The avalanche northeast of Golden happened Sunday, the day after a 30-year-old Calgary man was killed when a slide hit four snowmobile riders in the same region.
Avalanche Canada issued a special warning Friday for the area about the possibility of “very large and dangerous avalanches.”
The six injured skiers, part of a larger group staying at Sunrise Lodge, were on a slope when the avalanche occurred near the treeline.
“We are very forthright about any avalanche warnings. In fact, as soon as the special advisory came out we were very proactive in issuing that,” John Bell, a spokesman for Golden Alpine Holidays, said Monday.
“We offered a lodge to be rented out to a group that made the decision. We are not there to tell them what to do.”
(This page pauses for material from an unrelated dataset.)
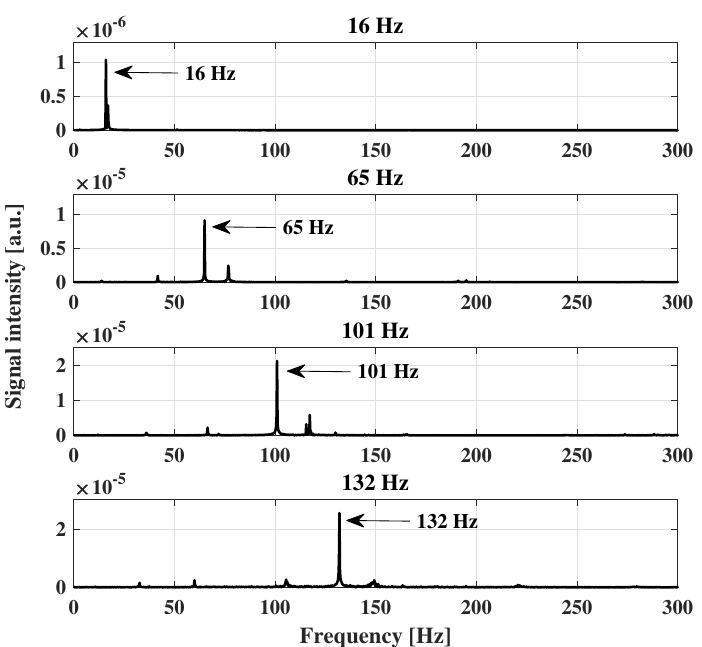
Figure 8. Harmonic response for each motor rotation velocity used in the dynamic FEM simulation.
The warning recommended that backcountry users avoid large slopes above and at the treeline.
The injured were flown by helicopter to hospital and two were in serious condition.
The dead snowmobiler was identified as Nick Roberts, a Calgary Fire Department technician.
“He was a very valued member of our fire department family since joining our organization in 2013,” said Carol Henke, a fire department spokeswoman. “We offer our sincere condolences to his family and friends.”
Avalanche Canada said 90 to 95 per cent of slides are triggered by the people who become buried by them.
Roberts was the seventh person to die in an avalanche in B.C. this season.
Ilya Storm, a forecaster with the non-profit agency, said avalanche conditions can change quickly and there is always an element of risk when heading out into the backcountry.
Storm said the key is for people to be aware of the conditions, adjust their activities to stay safe and to be trained to deal with an avalanche.
Avalanche Canada officials said these deaths and injuries reflect a normal year in B.C.
“There were two really sad events this weekend, there were several more near-misses,” Storm said. “On the flip side there were still many, many people who were out this weekend who were effectively managing their risk.”
Barb McLintock with the BC Coroners Service said it is frustrating to deal with such deaths when groups such as Avalanche Canada and Parks Canada work hard to issue forecasts of the danger.
She wonders if part of the problem is people who come to the mountains from outside the region who may not hear of the warnings or disregard them because they want to make the most of their trip or holiday.
“Obviously this is a risk that is still not well understood,” she said.
“It is like impaired driving. Will we ever stop people from doing totally risky things? No we won’t.”